Gosh, just seen the crayon comment. So Leonardo da Vinci, Michelangelo and Holbein can no longer be counted as gifted, then.
Suppose they may still be considered bright though. Always something.
This does seem to me a rather sad and not uncommon attitude: that a gifted child must somehow live up to their giftedness by having no connection with anything that supposedly belongs to a previous stage of development. So instead of encouraging the child to get the most out of anything they come across, anxious parents insist that "little X is too gifted to use crayons/play the tambourine/read Winnie the Pooh"- thus sabotaging X's chances to get the most out of crayons, develop his sense of rhythm, or find new levels of understanding Winnie the Pooh.

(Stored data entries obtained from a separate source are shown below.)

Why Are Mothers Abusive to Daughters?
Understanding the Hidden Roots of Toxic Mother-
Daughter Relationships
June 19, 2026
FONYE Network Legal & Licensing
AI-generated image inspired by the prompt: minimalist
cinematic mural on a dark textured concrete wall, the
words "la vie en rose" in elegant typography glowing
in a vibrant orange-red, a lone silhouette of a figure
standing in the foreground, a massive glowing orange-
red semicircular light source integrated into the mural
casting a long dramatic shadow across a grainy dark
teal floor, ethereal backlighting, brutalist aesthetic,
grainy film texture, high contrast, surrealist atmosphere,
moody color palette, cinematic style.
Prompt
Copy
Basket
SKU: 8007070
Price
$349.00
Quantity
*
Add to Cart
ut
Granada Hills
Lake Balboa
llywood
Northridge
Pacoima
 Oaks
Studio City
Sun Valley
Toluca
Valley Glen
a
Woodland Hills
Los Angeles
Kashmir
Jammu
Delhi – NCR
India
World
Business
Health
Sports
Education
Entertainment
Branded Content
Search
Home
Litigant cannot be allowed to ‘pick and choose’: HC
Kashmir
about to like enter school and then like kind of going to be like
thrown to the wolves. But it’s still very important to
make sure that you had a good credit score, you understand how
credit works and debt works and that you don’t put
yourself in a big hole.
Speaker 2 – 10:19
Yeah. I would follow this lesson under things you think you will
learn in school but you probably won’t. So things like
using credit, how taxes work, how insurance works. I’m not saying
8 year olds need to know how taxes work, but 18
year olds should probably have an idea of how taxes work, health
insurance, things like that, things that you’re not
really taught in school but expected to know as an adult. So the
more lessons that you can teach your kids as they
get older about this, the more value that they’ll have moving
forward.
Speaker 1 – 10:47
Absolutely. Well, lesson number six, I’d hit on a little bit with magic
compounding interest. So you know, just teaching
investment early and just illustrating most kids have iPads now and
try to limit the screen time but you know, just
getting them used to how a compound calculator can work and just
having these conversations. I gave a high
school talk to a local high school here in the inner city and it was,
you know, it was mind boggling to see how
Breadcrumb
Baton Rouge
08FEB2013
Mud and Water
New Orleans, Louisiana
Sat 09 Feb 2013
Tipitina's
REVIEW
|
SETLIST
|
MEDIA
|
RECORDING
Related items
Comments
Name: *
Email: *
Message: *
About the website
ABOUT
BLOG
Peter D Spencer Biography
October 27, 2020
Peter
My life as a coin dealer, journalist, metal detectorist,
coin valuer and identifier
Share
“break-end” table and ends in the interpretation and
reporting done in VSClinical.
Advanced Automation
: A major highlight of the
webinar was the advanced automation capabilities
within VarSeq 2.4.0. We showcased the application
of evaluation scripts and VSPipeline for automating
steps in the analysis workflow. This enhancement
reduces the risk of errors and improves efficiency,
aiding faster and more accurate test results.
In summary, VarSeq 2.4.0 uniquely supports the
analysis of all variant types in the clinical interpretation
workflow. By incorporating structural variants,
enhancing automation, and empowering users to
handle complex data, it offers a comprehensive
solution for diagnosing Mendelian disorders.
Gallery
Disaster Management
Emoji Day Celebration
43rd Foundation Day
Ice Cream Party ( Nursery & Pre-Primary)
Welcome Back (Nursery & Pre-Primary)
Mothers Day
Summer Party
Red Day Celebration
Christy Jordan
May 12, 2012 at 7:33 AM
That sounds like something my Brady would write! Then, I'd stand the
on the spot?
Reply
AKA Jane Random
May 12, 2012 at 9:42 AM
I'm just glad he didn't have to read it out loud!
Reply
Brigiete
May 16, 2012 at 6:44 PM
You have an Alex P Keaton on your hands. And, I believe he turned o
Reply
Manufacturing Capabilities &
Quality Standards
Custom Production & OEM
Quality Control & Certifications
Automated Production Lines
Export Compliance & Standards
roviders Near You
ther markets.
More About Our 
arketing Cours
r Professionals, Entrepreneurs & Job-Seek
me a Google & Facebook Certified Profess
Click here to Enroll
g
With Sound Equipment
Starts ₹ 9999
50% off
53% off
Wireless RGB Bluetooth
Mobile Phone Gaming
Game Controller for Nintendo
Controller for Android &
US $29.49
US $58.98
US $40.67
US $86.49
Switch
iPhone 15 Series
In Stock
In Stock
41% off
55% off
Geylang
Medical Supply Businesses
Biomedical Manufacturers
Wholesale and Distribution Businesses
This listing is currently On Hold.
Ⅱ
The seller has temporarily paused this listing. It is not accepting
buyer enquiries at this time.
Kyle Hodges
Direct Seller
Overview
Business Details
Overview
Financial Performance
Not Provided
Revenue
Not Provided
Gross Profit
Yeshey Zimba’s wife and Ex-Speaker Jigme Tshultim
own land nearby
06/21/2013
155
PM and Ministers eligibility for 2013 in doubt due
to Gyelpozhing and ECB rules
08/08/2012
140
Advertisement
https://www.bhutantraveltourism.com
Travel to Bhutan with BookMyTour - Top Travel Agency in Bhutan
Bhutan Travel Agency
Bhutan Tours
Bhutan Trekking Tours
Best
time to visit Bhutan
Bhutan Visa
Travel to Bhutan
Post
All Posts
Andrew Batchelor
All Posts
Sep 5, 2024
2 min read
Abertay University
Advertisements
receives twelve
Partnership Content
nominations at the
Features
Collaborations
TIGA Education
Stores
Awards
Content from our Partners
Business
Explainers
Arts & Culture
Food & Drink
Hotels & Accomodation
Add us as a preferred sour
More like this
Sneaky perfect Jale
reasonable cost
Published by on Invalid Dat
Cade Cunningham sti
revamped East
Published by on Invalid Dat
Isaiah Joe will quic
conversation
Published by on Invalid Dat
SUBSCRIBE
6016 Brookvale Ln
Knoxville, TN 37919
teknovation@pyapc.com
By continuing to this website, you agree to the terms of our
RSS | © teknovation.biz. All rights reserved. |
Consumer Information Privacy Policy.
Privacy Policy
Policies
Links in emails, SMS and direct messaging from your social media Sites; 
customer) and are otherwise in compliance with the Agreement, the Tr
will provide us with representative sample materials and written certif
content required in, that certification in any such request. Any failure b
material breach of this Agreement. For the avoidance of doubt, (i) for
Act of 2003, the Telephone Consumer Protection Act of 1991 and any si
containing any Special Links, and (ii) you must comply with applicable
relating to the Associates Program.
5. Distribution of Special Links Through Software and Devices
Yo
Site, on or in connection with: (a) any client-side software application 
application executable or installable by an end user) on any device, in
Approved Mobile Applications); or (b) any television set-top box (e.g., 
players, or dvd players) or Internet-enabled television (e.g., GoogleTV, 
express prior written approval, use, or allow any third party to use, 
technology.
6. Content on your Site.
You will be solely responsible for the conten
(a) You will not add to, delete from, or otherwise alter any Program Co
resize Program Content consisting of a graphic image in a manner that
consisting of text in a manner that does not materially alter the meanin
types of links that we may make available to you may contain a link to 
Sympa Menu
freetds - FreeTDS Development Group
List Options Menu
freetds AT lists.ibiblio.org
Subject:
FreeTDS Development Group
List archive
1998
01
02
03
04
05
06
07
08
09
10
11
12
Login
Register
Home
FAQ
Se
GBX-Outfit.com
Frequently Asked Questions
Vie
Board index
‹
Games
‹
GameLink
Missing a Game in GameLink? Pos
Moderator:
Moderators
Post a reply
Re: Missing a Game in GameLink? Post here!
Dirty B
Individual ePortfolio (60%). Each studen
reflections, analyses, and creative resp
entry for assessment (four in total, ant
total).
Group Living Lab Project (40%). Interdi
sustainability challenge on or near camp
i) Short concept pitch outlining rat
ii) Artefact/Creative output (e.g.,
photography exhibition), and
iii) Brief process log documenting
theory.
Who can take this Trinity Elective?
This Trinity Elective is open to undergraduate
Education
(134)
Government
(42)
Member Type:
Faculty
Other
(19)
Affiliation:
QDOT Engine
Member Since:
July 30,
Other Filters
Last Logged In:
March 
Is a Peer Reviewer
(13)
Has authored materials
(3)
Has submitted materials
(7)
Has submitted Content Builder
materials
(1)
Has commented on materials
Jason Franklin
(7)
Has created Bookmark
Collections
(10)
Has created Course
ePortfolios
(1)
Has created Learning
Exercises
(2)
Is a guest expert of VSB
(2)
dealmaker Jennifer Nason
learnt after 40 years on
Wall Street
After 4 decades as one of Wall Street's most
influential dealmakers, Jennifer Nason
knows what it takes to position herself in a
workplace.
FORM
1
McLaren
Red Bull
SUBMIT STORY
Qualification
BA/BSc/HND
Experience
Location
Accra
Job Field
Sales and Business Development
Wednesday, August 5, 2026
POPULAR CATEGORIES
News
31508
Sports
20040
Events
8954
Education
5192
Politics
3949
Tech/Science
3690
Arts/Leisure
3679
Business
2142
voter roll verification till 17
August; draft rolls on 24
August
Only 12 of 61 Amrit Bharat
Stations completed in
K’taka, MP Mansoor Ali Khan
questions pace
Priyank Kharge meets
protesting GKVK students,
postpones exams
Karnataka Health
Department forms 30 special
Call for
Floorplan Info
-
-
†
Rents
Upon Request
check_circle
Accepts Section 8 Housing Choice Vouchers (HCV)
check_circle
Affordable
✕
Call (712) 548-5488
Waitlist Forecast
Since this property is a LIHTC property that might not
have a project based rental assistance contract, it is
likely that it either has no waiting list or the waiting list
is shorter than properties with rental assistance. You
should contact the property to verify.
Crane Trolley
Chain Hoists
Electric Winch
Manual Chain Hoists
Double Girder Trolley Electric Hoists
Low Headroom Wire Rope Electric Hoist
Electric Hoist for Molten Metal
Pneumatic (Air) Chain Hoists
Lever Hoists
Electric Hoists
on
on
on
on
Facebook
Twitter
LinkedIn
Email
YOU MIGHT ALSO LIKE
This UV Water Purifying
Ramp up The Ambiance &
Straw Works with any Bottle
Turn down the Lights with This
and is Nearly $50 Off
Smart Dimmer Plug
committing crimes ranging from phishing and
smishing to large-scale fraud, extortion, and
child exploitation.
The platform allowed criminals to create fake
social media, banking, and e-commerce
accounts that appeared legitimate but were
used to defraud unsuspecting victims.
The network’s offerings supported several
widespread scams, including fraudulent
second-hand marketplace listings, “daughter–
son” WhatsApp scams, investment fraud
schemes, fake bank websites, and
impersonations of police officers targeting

If I have any advice at all for a parent of a gifted child, it would be to encourage them to get the most out of absolutely anything they come across. Tell them that real grown-up artists use crayons to make drawings that stay famous for hundreds and hundreds of years, tell them that real grown-up musicians learn about music by playing tambourines, tell them that real grown-up scholars read Winnie the Pooh and find new, interesting things in there. With the right attitude, watching a boiling kettle is not a tragic waste of a gifted mind, but a chance to invent the steam engine.
With an anxious attitude, with a mind that never engages with anything until it has ascertained that the subject is suitable for the gifted, gifts are wasted and life is, quite frankly, less fun.